Copy each line below that contains "Frame".

○ ○ ○ ○ ○

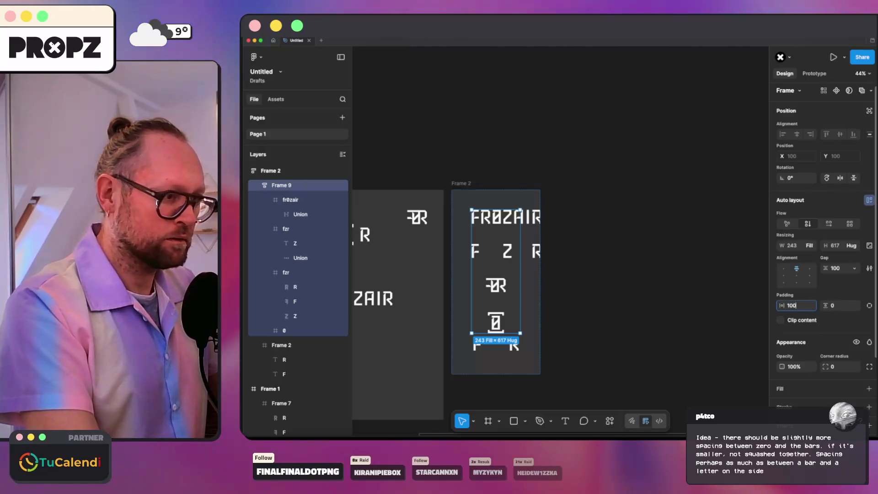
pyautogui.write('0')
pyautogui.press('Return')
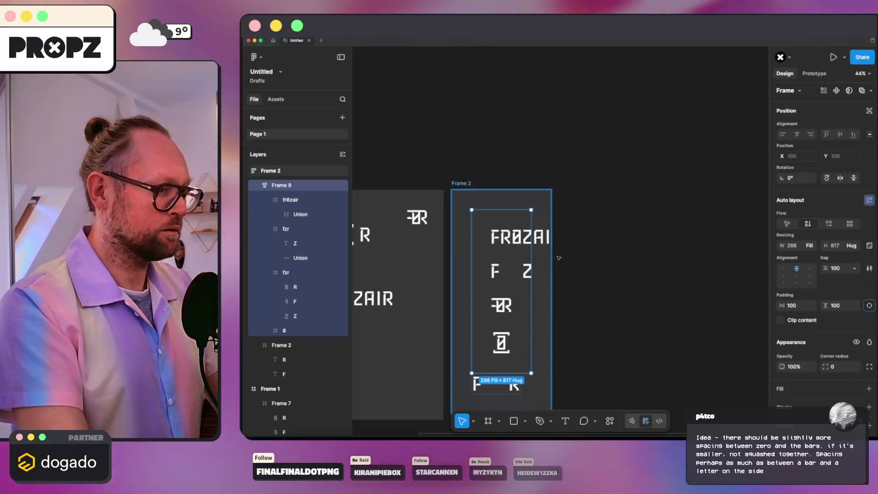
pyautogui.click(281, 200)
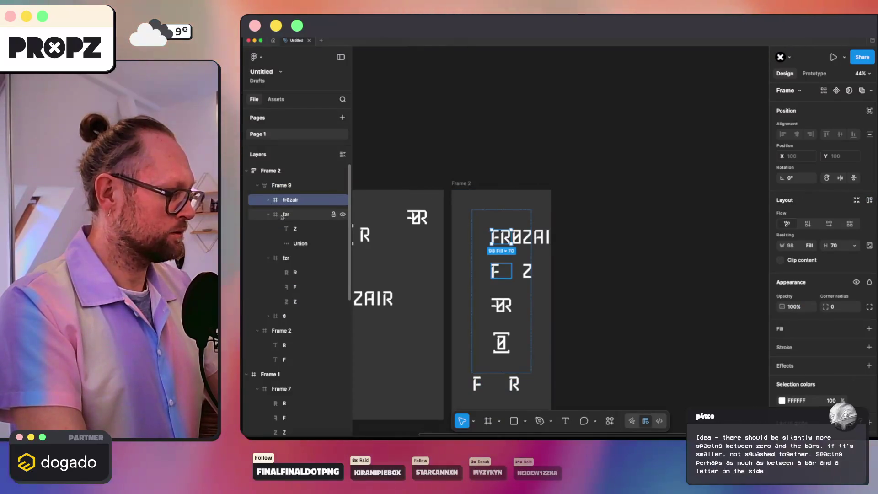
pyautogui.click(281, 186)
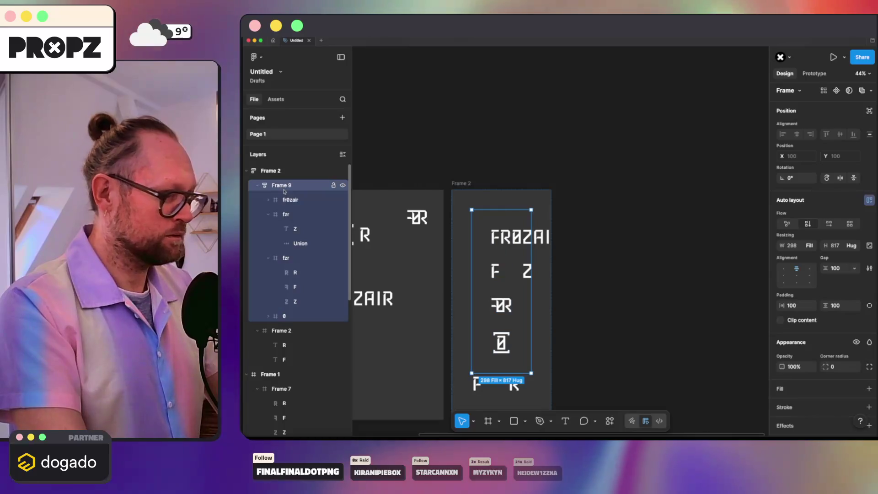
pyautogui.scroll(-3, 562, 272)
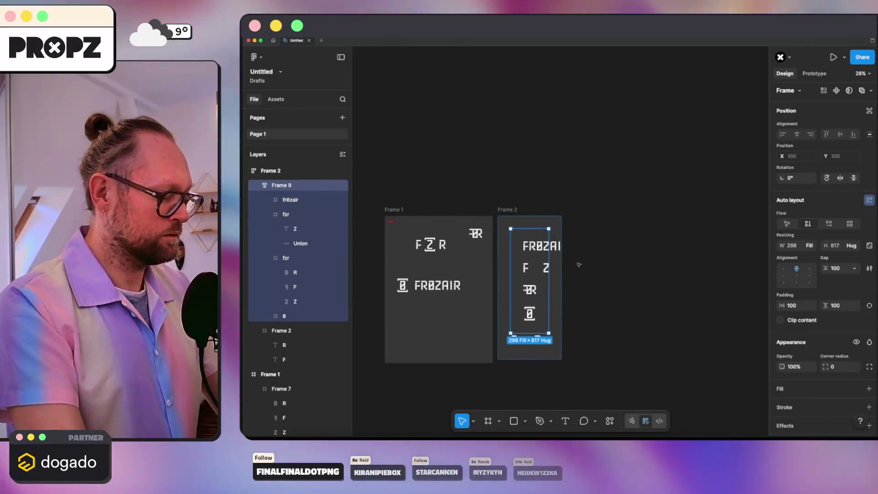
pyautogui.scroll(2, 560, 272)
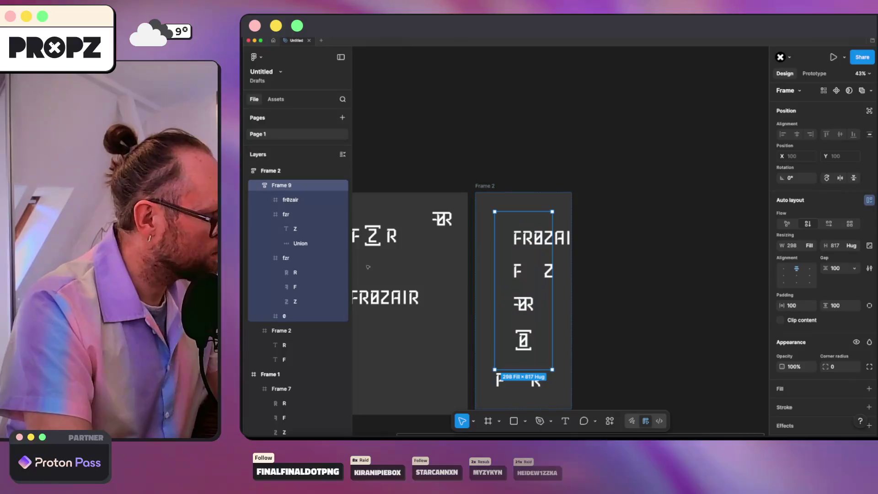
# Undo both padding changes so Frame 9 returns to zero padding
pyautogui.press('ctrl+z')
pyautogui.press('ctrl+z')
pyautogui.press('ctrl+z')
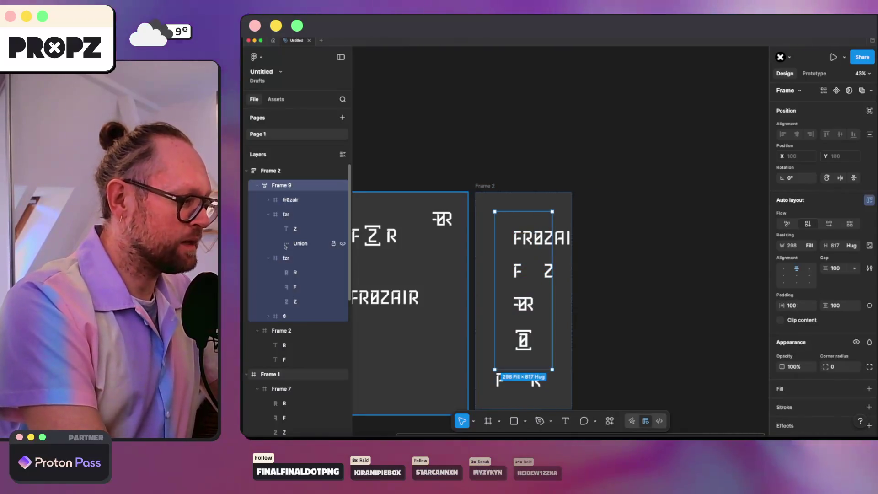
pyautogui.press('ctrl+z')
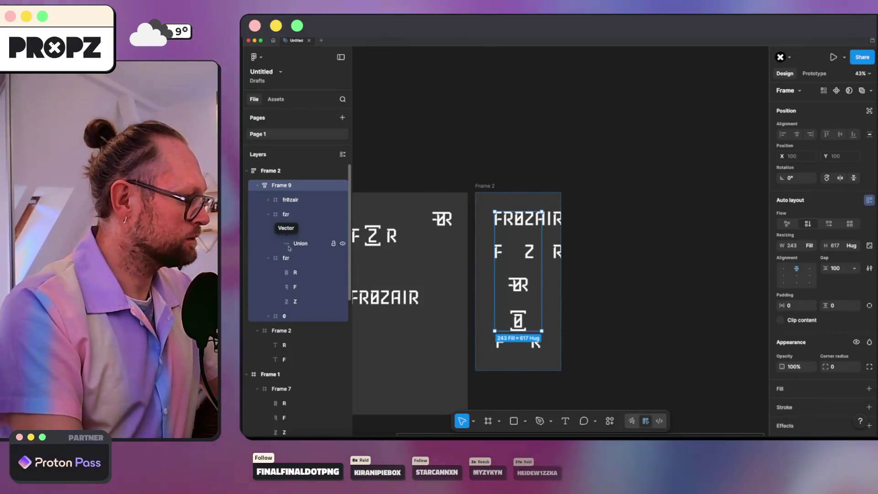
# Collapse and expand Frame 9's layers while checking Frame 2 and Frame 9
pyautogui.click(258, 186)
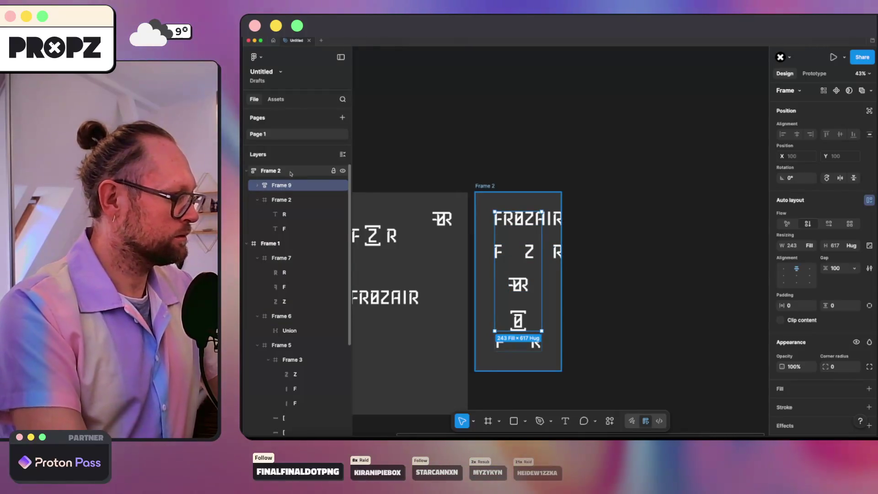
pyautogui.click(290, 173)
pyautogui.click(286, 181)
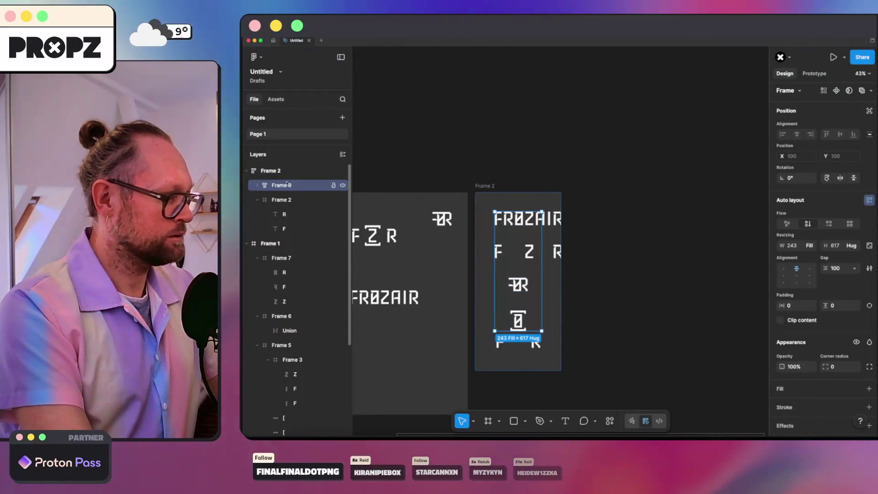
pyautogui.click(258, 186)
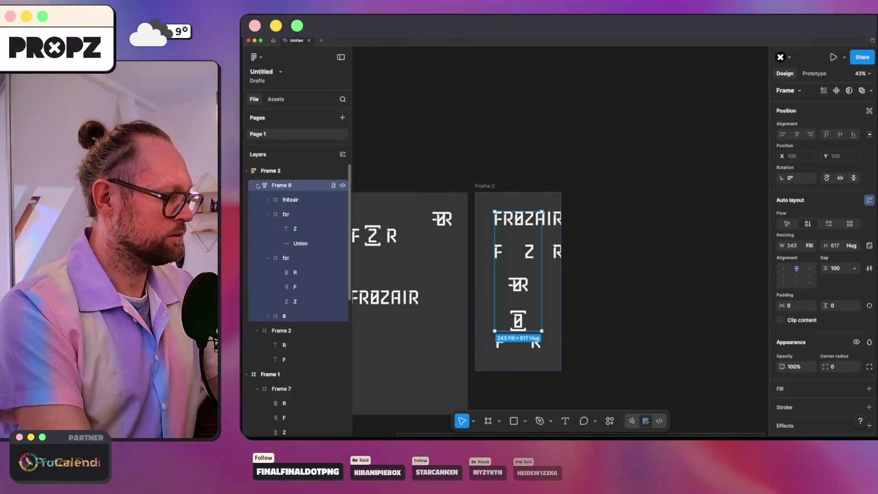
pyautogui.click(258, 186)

○ ○ ○ ○ ○

- **ANSWER TO THE EXERCISE**
# Undo both padding changes so Frame 9 returns to zero padding
# Collapse and expand Frame 9's layers while checking Frame 2 and Frame 9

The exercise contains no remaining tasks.